Elliot loosened on top of me and I suddenly had been slapped back to reality. I started gasping and panting and my eyes widened and moistened with fear and I started struggling to get free wanting to know what the hell has happened. Feeling self conscious and terrified when silence was the only thing I was hearing. Accompanied with my fast gasps.

"Elliot..Elliot-Elliot answer me what's happening what's happened Elliot, Elliot-"

He suddenly pulled back, stopping me, and his face was almost as pale as mine. He examined me up and down and his arms gripped my shoulders tightly, as if making sure I was real, making sure I was standing there, in front of him in a whole piece.

"Are you-are you hurt, ar-are you okay?" I asked him and my voice shook as it sounded so afraid, my eyes look at his pale blue ones, lost, wandering in fear all around his features.

This felt just like a messed up dream, that I doubted I was even awake anymore.

"No no I'm fine." He replied wearily.

Austin.

"Austin..it's- no..NO! AUSTINNN!" Tears stung my eyes so painfully and I sobbed and screamed trying to free myself out of Elliot's hard and tight grip.  He kept a hold of me even when I punched his chest with my hard fists, he didn't even flinch.

It couldn't be Austin, no it couldn't. Austin was there. My childish food craving awesome brother was there. He was not shot. Aria was just screaming. No. I couldn't lose yet another brother, another part of my heart. He wasn't shot, no I had refused to believe that. He was there and this all was just a dream, wasn't it?

Aria's loud, hurt, and shocked and scream suddenly echoed throughout the park, and I froze between Elliot's engulfing, as I even heard both of our heart beats increase in fear. He froze as well, even his grip wasn't as tight anymore. We both were thinking the same, feeling the same. I looked to my side and stared at Aria who fell to her knees her palms spread in front of her as she stared ahead, at what was behind Elliot.

"No no no no, NOOOO!" I shrieked, and in a second managed to get away from Elliot. I wasn't even believing what the conscious part of my brain that was hearing and seeing everything. I wasn't believing that Austin had been shot, that he might have been, dead. I refused to. These thoughts roaming in my mind made my stomach flip and I felt like I was going to puke my brains out. The unconscious part of my brain believed he was okay, thought that this was only a nightmare.

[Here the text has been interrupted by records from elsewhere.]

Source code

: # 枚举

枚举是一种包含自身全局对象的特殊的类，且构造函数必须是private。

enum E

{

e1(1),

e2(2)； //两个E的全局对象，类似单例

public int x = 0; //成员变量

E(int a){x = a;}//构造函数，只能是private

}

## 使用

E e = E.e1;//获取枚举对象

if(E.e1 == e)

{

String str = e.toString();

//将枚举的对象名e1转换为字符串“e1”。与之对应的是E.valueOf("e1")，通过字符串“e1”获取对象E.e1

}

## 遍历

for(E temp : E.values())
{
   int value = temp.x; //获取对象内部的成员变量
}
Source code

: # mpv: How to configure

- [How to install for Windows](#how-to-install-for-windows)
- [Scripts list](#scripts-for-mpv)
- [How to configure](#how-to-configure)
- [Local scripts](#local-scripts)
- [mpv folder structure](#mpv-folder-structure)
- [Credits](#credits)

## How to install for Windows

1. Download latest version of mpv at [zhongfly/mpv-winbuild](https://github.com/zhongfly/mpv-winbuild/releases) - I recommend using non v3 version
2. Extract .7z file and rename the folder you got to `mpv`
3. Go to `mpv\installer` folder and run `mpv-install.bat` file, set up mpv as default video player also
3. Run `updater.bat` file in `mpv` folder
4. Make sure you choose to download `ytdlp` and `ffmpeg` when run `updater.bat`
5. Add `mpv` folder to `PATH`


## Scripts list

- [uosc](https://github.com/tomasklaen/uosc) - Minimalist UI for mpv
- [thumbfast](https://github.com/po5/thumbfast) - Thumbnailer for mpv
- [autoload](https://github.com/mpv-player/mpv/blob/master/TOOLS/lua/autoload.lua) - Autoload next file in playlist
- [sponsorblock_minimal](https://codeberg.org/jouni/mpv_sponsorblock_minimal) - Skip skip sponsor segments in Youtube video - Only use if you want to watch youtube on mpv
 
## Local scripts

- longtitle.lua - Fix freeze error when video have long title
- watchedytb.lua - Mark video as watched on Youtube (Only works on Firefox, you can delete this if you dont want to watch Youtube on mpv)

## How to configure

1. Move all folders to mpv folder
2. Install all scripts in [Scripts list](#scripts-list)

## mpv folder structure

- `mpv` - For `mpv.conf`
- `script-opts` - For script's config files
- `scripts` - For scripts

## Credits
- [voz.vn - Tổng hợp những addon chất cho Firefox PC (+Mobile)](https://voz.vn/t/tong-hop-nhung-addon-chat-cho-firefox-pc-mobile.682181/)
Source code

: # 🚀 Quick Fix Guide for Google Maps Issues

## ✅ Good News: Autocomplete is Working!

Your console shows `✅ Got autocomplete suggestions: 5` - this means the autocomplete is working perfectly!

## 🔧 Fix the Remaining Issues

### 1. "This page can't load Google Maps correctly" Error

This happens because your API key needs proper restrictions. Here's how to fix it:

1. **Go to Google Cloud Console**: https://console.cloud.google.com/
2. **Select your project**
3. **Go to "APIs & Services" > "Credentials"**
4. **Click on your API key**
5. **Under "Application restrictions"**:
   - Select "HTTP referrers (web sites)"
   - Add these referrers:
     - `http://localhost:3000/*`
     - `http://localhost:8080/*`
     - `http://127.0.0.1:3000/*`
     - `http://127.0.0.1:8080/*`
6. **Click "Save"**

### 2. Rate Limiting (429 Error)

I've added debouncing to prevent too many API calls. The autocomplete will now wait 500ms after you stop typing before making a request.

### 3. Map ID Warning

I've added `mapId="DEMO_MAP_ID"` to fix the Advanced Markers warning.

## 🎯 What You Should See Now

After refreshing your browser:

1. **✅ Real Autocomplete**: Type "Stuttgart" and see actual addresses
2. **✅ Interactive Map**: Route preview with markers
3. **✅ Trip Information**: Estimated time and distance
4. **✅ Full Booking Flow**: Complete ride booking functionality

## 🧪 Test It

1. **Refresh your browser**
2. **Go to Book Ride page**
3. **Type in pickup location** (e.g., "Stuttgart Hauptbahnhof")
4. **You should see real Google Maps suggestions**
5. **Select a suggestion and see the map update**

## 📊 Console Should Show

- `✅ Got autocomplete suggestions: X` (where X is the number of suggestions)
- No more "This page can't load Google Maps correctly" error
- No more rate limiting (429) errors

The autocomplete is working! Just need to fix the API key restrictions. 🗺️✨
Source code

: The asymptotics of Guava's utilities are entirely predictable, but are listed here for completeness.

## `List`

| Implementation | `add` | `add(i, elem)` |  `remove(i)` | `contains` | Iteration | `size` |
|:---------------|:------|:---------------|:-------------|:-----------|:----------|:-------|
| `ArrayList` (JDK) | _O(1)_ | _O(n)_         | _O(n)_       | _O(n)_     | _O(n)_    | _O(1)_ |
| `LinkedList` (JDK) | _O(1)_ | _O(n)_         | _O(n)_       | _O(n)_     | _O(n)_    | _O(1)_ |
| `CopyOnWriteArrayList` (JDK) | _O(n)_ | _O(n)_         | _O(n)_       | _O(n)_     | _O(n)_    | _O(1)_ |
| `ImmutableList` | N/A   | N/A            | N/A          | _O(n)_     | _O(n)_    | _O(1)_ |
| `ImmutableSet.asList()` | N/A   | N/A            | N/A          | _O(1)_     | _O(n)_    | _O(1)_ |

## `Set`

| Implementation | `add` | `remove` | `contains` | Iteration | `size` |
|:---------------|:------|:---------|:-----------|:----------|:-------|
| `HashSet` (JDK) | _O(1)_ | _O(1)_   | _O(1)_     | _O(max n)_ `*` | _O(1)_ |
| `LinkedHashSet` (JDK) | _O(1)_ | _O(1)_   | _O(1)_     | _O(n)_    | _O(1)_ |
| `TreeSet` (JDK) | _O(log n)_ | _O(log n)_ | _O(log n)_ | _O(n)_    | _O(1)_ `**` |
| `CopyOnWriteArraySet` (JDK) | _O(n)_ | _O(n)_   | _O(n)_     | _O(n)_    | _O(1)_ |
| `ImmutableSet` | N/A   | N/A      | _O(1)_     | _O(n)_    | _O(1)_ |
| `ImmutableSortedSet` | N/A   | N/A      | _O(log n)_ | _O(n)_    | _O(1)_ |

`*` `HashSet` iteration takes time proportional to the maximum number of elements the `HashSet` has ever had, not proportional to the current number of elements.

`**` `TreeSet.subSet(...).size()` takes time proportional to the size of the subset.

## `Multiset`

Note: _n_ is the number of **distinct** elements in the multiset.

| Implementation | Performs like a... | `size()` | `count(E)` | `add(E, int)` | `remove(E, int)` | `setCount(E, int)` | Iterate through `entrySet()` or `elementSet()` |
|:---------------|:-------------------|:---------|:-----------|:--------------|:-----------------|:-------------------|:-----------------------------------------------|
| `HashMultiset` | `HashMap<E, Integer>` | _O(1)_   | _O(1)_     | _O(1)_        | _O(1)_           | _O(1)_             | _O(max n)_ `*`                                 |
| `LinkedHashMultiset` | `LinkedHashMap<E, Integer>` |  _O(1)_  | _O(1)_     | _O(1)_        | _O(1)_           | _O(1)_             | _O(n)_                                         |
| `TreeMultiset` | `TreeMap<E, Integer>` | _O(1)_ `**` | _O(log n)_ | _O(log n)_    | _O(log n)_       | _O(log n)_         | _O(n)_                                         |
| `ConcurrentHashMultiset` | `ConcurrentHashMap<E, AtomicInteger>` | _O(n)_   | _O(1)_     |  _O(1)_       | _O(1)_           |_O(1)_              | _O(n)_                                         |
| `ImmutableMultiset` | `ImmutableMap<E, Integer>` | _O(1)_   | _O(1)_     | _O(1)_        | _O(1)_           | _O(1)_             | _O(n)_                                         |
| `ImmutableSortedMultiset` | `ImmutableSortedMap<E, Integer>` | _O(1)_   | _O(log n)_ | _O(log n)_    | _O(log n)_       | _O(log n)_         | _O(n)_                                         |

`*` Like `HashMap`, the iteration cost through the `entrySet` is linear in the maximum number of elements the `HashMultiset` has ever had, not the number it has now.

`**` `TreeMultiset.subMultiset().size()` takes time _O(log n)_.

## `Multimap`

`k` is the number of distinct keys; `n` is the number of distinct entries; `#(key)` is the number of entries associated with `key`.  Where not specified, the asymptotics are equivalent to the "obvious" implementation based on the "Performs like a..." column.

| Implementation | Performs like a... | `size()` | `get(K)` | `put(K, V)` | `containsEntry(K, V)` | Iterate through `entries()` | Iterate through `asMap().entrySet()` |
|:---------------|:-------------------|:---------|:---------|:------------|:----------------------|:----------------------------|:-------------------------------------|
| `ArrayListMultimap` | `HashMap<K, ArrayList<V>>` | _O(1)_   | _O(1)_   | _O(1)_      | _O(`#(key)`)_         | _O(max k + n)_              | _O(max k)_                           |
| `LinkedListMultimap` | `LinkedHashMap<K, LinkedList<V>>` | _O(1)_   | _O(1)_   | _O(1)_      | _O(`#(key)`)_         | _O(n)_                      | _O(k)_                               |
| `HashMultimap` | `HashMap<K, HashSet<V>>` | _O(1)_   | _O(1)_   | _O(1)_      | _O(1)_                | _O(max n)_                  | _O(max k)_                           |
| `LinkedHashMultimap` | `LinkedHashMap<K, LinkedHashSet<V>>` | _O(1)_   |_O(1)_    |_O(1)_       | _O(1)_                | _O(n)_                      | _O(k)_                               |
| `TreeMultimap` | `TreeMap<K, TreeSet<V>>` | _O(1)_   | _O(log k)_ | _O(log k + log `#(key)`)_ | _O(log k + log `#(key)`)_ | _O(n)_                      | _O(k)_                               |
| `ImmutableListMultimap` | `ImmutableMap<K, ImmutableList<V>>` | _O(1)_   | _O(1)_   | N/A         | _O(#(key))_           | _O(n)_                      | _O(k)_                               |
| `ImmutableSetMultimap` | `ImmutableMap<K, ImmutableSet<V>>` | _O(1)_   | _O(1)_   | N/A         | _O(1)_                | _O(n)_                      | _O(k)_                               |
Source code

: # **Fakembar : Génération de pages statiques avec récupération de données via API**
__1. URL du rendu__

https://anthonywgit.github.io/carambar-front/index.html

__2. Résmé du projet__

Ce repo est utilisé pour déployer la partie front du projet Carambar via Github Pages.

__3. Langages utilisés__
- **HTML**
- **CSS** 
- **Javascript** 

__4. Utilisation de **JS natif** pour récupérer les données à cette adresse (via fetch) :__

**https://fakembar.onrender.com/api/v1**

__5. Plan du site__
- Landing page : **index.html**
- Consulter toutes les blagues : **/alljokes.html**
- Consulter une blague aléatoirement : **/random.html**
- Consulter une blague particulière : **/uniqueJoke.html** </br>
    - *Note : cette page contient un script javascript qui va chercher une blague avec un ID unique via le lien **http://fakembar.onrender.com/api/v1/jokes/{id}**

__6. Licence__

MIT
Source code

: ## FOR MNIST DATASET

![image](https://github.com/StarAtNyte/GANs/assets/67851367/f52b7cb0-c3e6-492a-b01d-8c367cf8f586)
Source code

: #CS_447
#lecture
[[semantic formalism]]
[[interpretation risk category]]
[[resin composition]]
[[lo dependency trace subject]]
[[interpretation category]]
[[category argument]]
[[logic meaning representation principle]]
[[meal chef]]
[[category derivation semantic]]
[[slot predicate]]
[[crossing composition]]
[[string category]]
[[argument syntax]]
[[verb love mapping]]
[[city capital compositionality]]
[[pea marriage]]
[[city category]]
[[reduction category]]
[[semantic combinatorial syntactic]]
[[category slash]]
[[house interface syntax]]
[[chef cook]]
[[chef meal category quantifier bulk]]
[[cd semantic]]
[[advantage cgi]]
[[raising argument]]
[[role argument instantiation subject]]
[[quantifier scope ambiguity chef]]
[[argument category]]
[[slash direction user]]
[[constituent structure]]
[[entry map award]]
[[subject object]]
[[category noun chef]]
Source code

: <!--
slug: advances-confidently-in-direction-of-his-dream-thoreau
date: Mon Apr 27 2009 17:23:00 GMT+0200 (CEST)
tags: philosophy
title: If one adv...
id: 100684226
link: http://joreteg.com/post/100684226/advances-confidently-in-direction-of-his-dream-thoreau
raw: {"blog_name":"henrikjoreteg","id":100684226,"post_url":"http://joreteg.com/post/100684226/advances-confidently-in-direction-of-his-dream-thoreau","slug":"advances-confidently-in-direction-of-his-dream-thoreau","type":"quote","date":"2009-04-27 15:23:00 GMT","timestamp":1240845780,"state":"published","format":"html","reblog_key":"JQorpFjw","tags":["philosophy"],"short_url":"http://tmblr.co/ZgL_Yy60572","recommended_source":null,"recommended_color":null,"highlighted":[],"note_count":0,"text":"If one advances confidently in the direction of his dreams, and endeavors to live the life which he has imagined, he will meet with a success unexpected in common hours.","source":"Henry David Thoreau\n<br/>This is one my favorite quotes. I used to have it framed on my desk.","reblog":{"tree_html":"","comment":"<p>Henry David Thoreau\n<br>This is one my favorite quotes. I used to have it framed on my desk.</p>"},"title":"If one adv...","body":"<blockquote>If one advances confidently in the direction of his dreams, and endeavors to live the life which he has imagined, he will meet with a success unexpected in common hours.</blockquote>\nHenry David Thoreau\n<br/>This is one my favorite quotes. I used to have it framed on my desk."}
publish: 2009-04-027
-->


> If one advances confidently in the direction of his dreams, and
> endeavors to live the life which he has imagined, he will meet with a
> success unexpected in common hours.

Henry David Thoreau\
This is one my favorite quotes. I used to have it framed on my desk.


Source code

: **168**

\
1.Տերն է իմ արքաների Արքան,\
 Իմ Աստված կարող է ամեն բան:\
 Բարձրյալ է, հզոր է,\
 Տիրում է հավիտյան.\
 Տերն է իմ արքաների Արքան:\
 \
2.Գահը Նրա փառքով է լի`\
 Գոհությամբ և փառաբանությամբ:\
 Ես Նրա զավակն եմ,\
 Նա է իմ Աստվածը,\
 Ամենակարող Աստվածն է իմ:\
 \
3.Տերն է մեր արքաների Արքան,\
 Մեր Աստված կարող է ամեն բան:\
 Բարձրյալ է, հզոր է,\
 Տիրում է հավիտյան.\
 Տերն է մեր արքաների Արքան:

I rounded to see what was behind Elliot, my feet feeling heavy and I felt my whole body sweat while sobs came out of my mouth on their own. I ran both hands through my hair my eyes still as wide as they were when I heard the awful sound of the gun but tears were falling rapidly now.

I stopped in my track and the scene in front of my eyes made the lump rise to my throat I almost gagged. My breath stopped as I inhaled sharply and the breath I took never came out of me as it got caught inside my chest, pressing on me while I felt my heart get ripped and torn apart into pieces.